Alternately brilliant and massively self-indulgent, (three hours? now really, David!). A reasonably straight-forward narrative, (a movie is haunted by the 'ghosts' of a former production of the same tale), is turned inside out, upside down and completely spatially altered by Lynch's unfettered and, you may say, unique imagination.
Watching this film is like being allowed access to a very talented and very disturbed artist's psycho-babble. Or maybe it's just a very egotistically talented artist's gigantic joke, (who or what are the giant rabbits?). Whatever, it is still hypnotically watchable which says a lot for Lynch. I can't imagine any other director making this movie, (or any movie like it, not that there might be), and keeping you interested or making you care about the outcome or the fate of the characters, or rather the fate of one character, the actress playing the leading role in the film within the film and whose dream/nightmare most of the film seems to be.
For this we have to thank, not only Lynch, but the extraordinary Laura Dern who gives a tour-de-force performance. She's all over the shop but then I suppose that is what acting is all about. Above all, she convinces you that this is serious stuff or at least that she is taking it seriously even if no-one else is. Shot on digital video it is also as much 'about' the process of creating, as opposed to 'making', a film as it is 'about' anything else and in the performances Lynch extracts from his cast, (and not just Dern), you could argue that it is also about the process of acting.
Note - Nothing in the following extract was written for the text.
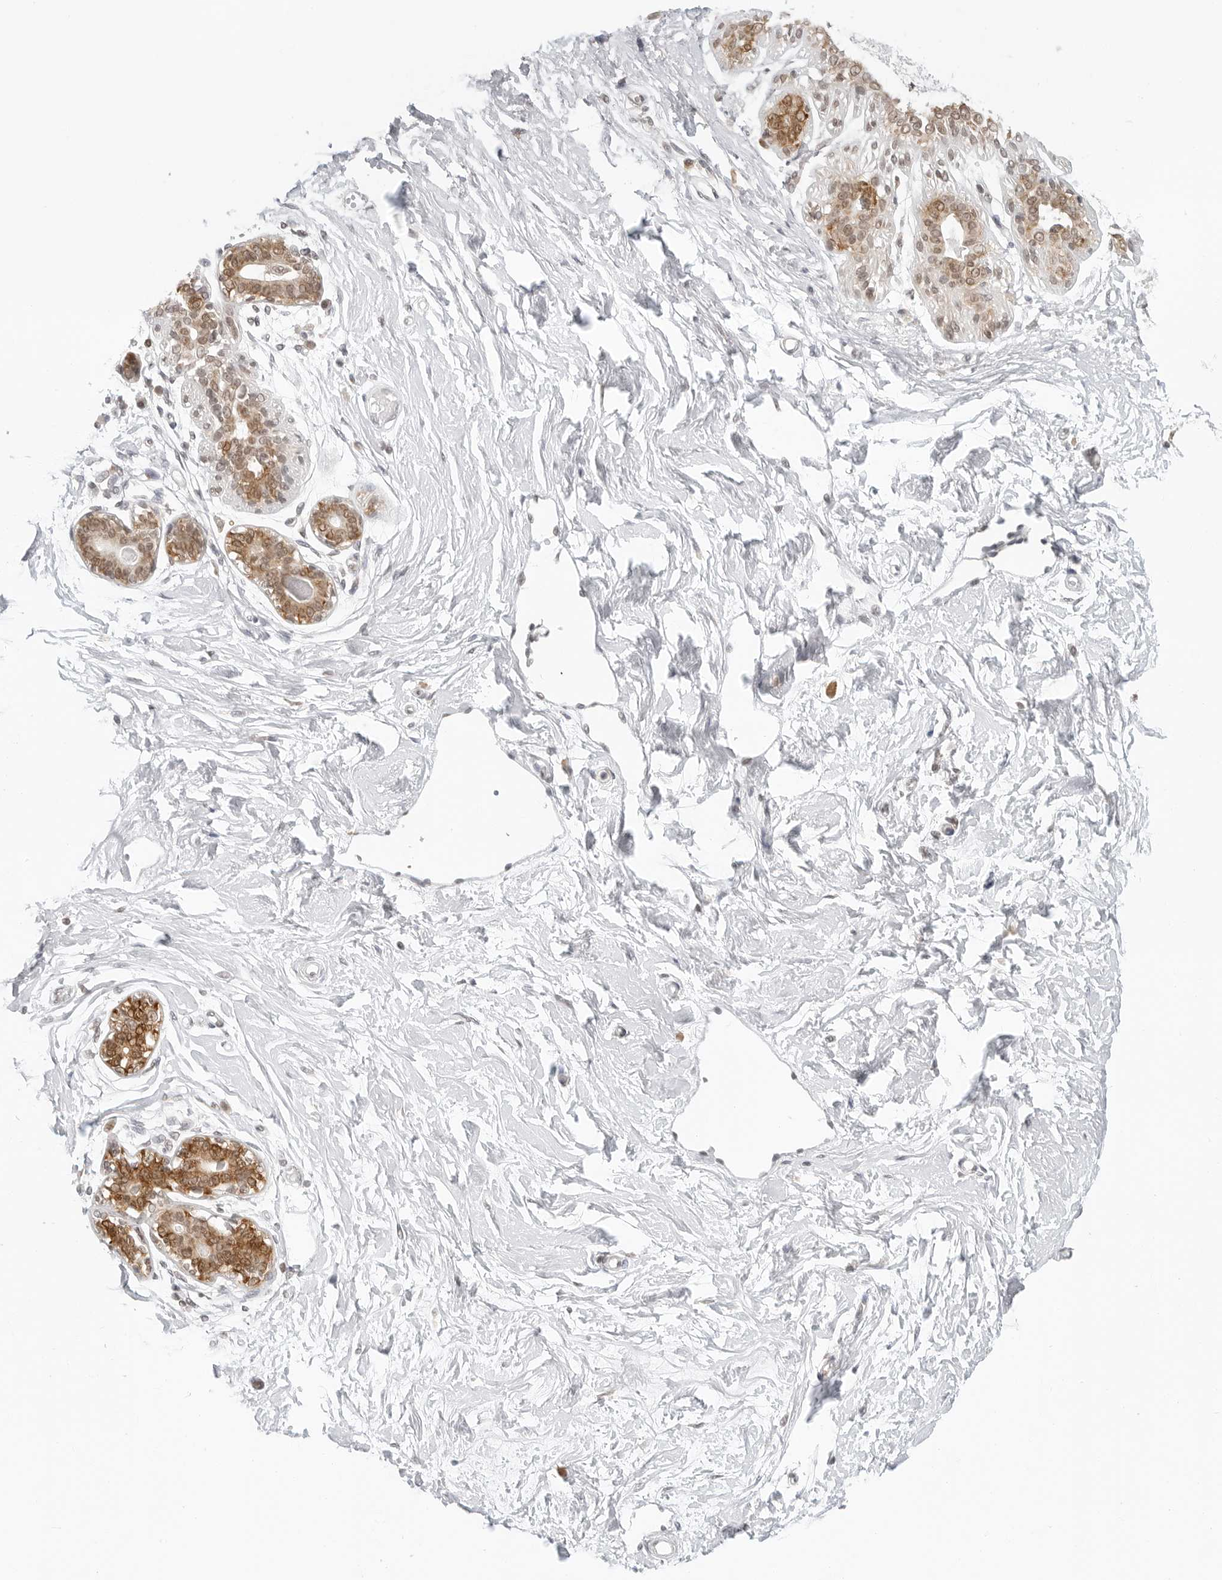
{"staining": {"intensity": "negative", "quantity": "none", "location": "none"}, "tissue": "breast", "cell_type": "Adipocytes", "image_type": "normal", "snomed": [{"axis": "morphology", "description": "Normal tissue, NOS"}, {"axis": "topography", "description": "Breast"}], "caption": "DAB immunohistochemical staining of benign human breast exhibits no significant positivity in adipocytes. (DAB IHC, high magnification).", "gene": "METAP1", "patient": {"sex": "female", "age": 45}}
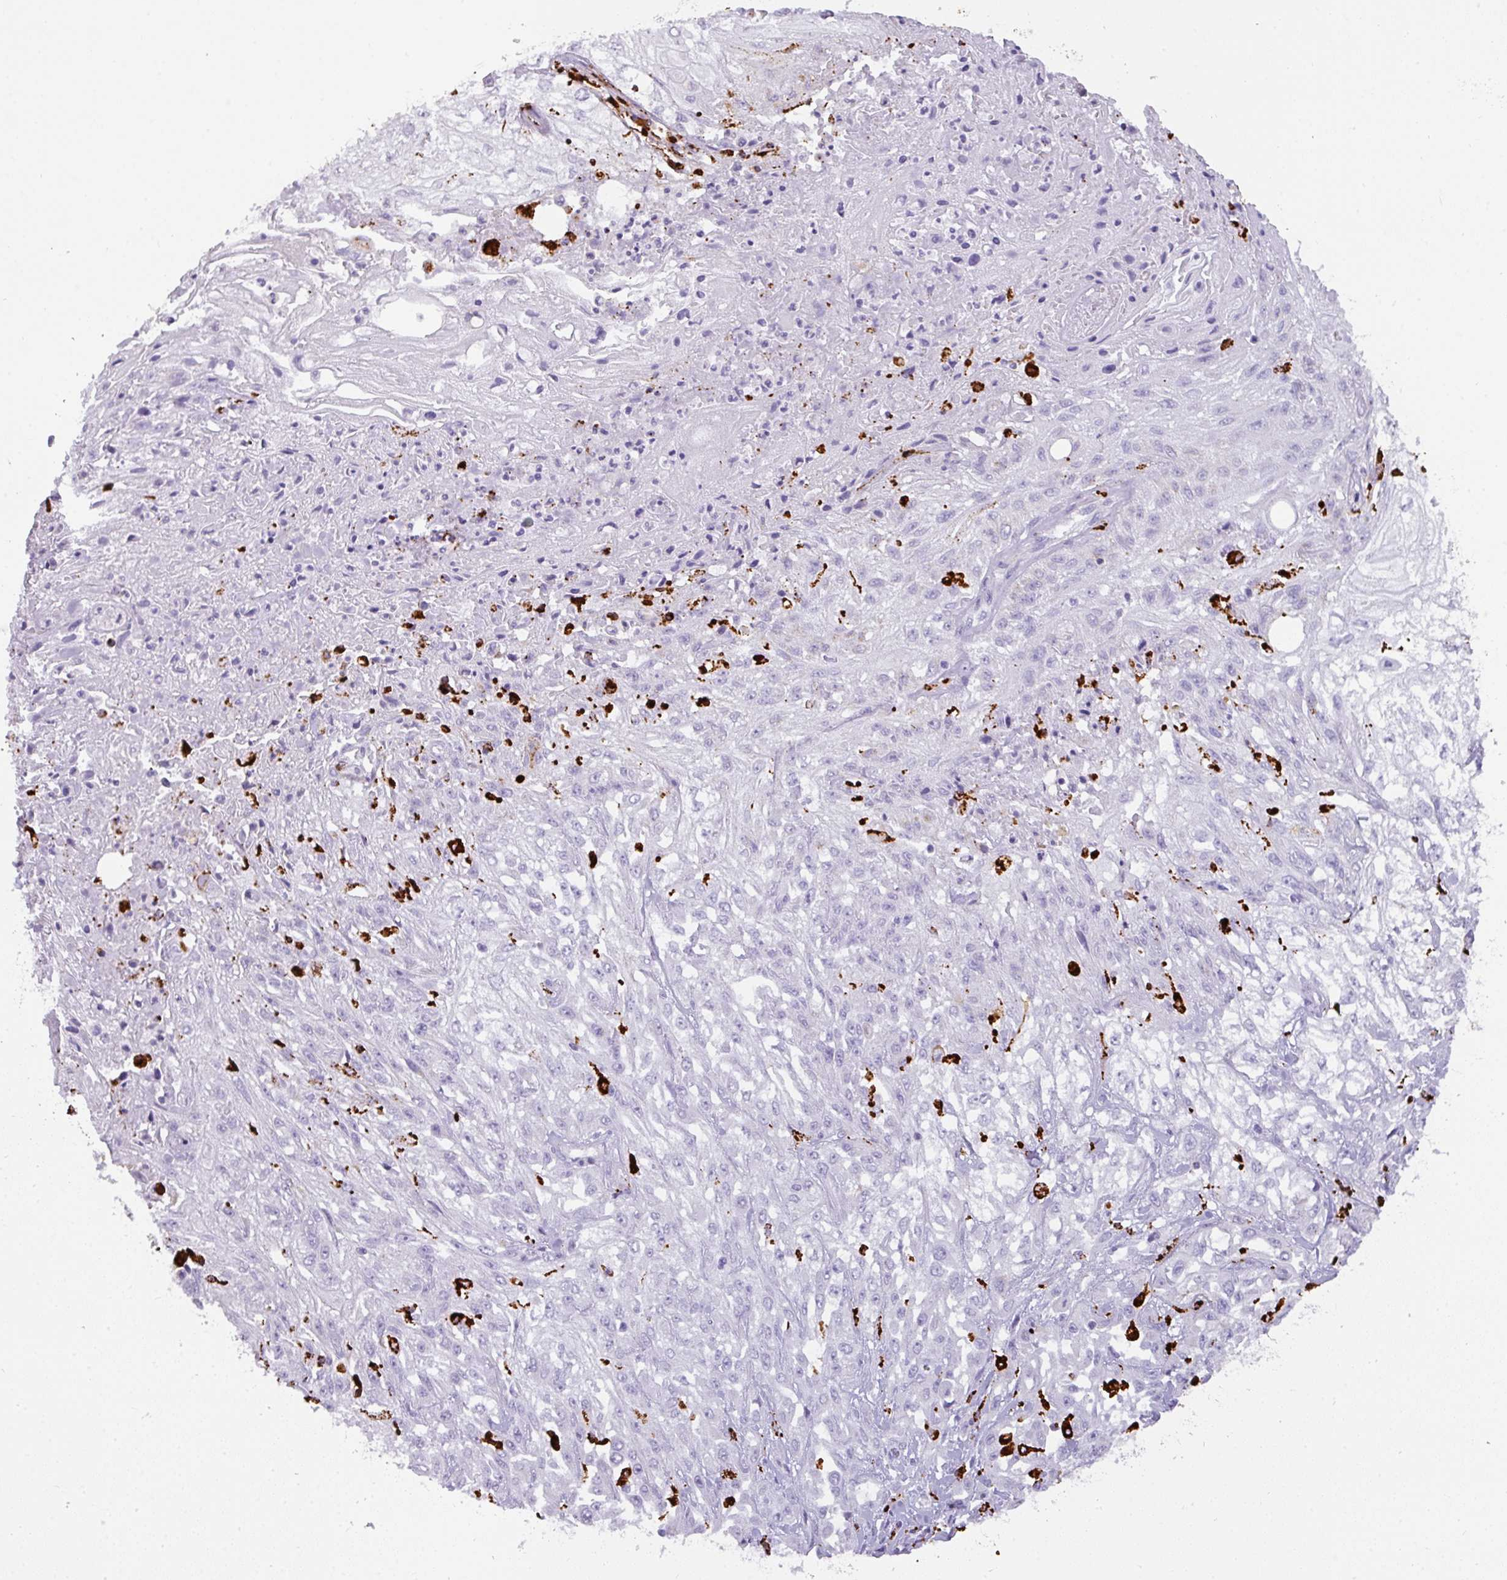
{"staining": {"intensity": "negative", "quantity": "none", "location": "none"}, "tissue": "skin cancer", "cell_type": "Tumor cells", "image_type": "cancer", "snomed": [{"axis": "morphology", "description": "Squamous cell carcinoma, NOS"}, {"axis": "morphology", "description": "Squamous cell carcinoma, metastatic, NOS"}, {"axis": "topography", "description": "Skin"}, {"axis": "topography", "description": "Lymph node"}], "caption": "This is an immunohistochemistry (IHC) image of metastatic squamous cell carcinoma (skin). There is no staining in tumor cells.", "gene": "MMACHC", "patient": {"sex": "male", "age": 75}}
It is also far from being a great film, (though it has at least one great sustained sequence - you figure), and at times it resembles nothing more than the out-takes from "Twin Peaks", "Blue Velvet" and "Mulholland Drive" though it lacks the cohesion of those films, (it's the most off-the-wall of any of Lynch's works and that includes "Eraserhead), and yet it is still extraordinary, unmistakeably the work of a unique and visionary artist and no-one, only Lynch, could have made it.